> Data section
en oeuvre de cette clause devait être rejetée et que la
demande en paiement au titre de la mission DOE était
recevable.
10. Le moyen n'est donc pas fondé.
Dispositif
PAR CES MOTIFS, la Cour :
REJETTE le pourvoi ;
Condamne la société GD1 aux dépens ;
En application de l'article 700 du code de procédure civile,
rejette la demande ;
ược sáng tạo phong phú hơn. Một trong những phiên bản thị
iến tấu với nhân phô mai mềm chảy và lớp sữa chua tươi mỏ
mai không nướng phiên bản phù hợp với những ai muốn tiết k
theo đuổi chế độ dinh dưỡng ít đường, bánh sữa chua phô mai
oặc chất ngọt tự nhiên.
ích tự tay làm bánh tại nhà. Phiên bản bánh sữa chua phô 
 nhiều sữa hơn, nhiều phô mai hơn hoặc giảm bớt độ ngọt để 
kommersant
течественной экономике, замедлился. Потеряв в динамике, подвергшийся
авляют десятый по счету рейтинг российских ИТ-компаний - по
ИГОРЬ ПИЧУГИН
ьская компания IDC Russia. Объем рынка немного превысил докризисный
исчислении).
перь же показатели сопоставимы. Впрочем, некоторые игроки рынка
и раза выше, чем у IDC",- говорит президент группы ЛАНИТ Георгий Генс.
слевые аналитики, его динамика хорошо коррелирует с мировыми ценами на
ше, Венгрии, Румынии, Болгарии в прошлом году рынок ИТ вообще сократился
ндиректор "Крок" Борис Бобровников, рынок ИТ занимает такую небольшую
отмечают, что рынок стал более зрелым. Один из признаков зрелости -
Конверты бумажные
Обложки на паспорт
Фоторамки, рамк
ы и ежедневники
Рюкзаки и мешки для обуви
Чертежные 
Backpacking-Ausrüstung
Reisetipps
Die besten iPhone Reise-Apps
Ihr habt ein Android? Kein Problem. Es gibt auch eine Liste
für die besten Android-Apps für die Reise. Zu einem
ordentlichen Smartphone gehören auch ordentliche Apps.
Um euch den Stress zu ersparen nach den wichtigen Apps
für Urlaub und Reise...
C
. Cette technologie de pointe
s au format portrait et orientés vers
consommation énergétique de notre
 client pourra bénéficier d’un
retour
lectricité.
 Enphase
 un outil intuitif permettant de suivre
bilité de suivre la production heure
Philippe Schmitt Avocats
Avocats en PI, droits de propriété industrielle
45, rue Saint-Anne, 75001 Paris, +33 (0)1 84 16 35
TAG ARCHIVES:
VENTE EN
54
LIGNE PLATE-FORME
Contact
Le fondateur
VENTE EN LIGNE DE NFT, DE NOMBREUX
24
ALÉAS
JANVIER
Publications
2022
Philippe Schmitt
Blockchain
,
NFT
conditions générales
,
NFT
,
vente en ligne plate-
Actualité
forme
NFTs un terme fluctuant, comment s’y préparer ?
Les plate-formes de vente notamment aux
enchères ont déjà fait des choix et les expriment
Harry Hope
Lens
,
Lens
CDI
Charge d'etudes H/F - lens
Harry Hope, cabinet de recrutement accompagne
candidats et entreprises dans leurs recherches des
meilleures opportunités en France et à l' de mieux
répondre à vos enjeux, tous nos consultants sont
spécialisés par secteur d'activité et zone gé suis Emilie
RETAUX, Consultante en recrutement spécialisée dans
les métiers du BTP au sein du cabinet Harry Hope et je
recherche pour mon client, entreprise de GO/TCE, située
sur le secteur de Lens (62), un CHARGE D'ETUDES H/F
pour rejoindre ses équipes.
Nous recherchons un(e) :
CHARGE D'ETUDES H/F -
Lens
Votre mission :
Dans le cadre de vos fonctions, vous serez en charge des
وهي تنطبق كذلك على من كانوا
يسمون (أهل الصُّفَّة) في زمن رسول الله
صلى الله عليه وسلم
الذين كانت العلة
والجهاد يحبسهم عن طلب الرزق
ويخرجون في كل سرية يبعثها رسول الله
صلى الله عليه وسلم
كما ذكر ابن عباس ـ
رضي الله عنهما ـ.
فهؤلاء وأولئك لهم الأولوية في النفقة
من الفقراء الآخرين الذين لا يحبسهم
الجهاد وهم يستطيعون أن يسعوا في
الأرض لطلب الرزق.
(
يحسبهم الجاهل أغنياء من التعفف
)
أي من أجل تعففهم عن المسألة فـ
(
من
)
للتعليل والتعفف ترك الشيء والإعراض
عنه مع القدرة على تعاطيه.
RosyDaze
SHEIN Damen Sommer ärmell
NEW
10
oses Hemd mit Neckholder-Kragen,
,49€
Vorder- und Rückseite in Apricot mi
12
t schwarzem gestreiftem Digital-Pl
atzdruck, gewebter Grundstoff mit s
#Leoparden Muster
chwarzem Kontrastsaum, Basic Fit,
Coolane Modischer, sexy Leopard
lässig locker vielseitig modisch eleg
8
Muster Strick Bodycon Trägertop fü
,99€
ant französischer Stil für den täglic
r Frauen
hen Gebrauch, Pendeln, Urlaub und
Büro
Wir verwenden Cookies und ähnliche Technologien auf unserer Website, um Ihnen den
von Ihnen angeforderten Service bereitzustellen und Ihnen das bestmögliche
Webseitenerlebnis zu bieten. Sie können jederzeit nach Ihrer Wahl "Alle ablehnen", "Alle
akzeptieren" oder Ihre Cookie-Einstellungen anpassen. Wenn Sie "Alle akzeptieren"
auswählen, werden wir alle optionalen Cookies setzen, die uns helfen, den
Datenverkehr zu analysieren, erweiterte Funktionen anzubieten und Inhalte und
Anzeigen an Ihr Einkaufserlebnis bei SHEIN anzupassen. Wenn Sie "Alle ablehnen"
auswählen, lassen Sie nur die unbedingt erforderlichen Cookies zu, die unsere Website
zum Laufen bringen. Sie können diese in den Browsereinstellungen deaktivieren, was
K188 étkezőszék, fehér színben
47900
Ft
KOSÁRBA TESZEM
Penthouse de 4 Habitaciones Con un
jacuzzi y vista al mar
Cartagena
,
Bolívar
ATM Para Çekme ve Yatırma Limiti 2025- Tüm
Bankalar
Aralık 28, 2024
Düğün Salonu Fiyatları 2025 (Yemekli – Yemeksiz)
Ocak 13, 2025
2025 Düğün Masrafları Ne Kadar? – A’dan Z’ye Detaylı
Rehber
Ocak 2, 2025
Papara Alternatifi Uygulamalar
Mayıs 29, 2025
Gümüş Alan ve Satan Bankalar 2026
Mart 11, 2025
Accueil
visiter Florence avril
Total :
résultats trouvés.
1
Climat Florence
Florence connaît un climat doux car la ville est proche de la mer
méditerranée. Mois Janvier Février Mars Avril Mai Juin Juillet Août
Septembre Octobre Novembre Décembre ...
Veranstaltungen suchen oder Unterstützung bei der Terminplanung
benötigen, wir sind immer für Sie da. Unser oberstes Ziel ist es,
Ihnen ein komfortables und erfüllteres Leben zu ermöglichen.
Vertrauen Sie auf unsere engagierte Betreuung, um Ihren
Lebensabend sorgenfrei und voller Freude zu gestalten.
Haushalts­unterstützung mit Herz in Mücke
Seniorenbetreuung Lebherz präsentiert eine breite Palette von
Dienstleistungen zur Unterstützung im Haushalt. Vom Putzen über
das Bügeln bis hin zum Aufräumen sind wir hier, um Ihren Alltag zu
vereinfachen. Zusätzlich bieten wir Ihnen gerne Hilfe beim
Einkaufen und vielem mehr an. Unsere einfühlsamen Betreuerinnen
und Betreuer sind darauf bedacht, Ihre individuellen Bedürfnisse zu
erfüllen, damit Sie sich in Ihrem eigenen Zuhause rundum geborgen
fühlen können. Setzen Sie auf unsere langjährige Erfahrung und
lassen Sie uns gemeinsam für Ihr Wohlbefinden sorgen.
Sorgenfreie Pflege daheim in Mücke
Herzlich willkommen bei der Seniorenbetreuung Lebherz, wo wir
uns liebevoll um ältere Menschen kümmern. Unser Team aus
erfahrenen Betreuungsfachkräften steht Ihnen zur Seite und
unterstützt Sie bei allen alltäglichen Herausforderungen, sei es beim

> Exercise requirements
The answer needed is a single number: how many lines in the records above hold the string "Website". Please write nothing else.

> Task result
2